Cancers of oral cavity and lungs account for over 25 per cent of cancer deaths in males and cancer of breast and oral cavity account for 25 per cent cancers in females. As seen in the diagram, the top five cancers in men and women account for 47.2 per cent of all cancers; the mortality rate of these cancers can be significantly reduced or prevented, if screened, diagnosed and treated at an early stage. In this era of personalised medicine, there is a huge unmet need for early diagnosis and early treatment protocols, particularly in solid tumours. The crude cancer incidence rate was highest in Kerala and Mizoram, followed by Haryana, Delhi, Karnataka, Goa, Himachal Pradesh, Uttarakhand, and Assam.
A wider adoption of liquid biopsy techniques in India could detect cancer much earlier, reduce burden on the limited cancer hospitals while saving a lot of lives – all at much lower patient costs.
So to conclude, LB is similar to tissue biopsy, less invasive and safer for patients, less tedious to perform, requires less manpower than tissue biopsy, and last but not least it is cost effective and can be performed at any remote place in India and can save millions of lives of cancer patients.

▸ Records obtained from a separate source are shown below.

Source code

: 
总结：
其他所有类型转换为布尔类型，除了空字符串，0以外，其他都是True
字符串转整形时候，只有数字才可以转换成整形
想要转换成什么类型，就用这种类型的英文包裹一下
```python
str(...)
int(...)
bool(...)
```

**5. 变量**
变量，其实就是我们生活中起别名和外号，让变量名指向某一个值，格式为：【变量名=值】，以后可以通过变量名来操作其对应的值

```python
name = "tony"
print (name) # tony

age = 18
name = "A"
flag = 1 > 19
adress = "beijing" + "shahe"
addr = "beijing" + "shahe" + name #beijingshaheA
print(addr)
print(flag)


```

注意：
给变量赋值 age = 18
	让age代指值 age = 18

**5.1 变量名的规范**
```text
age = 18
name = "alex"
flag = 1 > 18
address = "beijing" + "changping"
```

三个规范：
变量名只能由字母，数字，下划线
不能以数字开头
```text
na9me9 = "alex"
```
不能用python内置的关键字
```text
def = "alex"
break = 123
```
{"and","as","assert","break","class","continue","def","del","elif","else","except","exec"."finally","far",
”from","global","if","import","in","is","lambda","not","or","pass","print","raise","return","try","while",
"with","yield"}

Prominent Indian oncologists at the “user-end” attest to the efficacy of LB
Says Dr Hemant Malhotra, president, Carcinogenesis Foundation – India, and professor and head, dept. of medical oncology, Sri Ram Cancer Center, MGMC Hospital, Jaipur,“I have no doubt in my mind that, with the advancement of technology and techniques, and the ever increasing need for tissue, this modality is going to become more and more important in the near future”.
“In oncology, liquid biopsy helps us make the right decision for treatment of patients in many ways. When tissue biopsy is not possible or fails; when the biopsy needs to be done at frequent intervals; when additional mutations driving disease progression need to be identified; when targeted treatment is commenced, changed or stopped; when patient develops unusual features that do not match the natural history of the cancer. I cannot think I can do justice to many of my cancer patients without the benefit of proper use of liquid biopsy,”says Dr Purvish Parikh, group oncology director, academics and academic professor of medical oncology, Shalby Cancer & Research Institutes, India.
“Liquid biopsies are essentially using blood, serum or other body secretions including but not limited to urine, saliva, sputum. Sampling blood seems very attractive as this helps us to overcome the tumour heterogeneity – a shortcoming of limited tumour biopsy. It can also be done serially at various time points to study the tumour progression, response to therapy and to look at genetic changes that could help us to tailor treatment,” states Dr K Govind Babu, consultant medical oncologist, St Johns Medical College and Hospital, HCG Hospitals, Bangalore.